BENQ HOLDING (02581) concluded its IPO subscription period from December 12 to midday December 17 and is expected to list on December 22. Market data shows that as of 11:00 AM on December 17, the hospital operator secured HK$368 million in margin financing from brokers, oversubscribing its public offering of HK$78.26 million by 3.7 times.
Under the offering, BENQ HOLDING plans to issue 67 million shares in Hong Kong at a price range of HK$9.34 to HK$11.68, aiming to raise up to HK$782 million. Each lot comprises 500 shares, with an entry fee of HK$5,898.9 per lot.
Proceeds allocation includes approximately 74.3% for expanding and upgrading existing hospitals, 16% for potential investments and acquisitions, 8% for "smart hospital" enhancements, and 1.8% for working capital and general corporate purposes.
The company has secured three cornerstone investors—Worrel Technology, Hefu China (603122.SH), and Suzhou Zhanxing Investment—committing to a combined $39.9 million in subscriptions. Its parent company, Qisda Corporation, holds a 95% stake.
When asked about post-listing synergies, CEO Hsiao Tse-Jung emphasized Qisda’s strong financial backing, which will support large-scale equipment procurement and facility upgrades to enhance competitiveness.

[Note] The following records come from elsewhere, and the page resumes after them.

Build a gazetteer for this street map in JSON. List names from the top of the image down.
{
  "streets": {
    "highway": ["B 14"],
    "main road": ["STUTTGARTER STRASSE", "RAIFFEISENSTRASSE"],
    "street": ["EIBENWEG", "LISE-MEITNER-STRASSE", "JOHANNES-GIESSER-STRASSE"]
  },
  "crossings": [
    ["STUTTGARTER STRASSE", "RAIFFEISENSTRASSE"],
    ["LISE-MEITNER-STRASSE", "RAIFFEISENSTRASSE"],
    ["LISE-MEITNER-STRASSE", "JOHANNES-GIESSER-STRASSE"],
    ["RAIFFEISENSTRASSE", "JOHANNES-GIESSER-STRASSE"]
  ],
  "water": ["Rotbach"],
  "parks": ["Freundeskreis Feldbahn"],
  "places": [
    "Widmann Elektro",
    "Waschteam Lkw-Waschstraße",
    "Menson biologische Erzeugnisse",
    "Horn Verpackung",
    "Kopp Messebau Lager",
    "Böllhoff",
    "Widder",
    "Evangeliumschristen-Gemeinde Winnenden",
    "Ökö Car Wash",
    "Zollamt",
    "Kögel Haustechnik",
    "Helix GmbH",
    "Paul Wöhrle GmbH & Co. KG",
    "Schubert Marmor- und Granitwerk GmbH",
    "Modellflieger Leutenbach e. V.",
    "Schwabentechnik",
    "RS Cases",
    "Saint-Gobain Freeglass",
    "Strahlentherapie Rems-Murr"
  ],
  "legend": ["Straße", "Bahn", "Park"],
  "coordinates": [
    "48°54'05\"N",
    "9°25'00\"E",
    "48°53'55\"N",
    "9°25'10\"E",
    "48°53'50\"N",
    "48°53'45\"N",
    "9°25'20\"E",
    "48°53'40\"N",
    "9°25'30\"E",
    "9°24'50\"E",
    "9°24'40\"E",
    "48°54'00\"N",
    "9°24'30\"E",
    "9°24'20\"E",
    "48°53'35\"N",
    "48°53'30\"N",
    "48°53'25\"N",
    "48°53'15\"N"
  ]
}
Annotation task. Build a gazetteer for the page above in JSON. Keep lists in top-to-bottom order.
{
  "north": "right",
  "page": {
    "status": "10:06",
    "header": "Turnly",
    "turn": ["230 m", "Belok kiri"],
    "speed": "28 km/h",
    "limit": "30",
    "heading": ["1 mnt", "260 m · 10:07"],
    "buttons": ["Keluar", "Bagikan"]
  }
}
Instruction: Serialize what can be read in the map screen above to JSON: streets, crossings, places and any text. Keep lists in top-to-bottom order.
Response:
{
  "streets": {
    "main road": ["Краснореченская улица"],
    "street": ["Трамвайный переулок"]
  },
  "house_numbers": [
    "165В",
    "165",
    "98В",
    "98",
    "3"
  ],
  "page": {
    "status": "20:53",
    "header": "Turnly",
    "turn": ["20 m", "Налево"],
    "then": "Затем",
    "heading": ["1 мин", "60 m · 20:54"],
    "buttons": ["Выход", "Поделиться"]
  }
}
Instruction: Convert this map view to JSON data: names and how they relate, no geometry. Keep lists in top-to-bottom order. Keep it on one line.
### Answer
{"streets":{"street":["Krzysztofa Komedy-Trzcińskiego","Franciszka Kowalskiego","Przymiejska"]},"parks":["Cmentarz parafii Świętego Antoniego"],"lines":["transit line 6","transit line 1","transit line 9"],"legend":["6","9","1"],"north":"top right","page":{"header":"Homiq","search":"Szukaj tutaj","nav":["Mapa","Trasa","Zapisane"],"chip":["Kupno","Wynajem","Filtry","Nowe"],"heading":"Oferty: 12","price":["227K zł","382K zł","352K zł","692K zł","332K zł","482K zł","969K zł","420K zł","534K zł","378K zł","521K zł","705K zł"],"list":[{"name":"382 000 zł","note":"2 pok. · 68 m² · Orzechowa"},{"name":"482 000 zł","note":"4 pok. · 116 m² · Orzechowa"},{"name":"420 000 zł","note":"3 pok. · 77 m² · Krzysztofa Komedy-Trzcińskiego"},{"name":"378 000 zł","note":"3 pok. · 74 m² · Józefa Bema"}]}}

According to its prospectus, BENQ HOLDING operates two private for-profit general hospitals in mainland China—Nanjing BenQ Medical Center and Suzhou BenQ Medical Center. Frost & Sullivan data ranks it as the largest private for-profit hospital group in East China by 2024 revenue (1.0% market share), seventh nationally (0.4% share), and first in bed revenue efficiency among mainland China’s private hospital groups.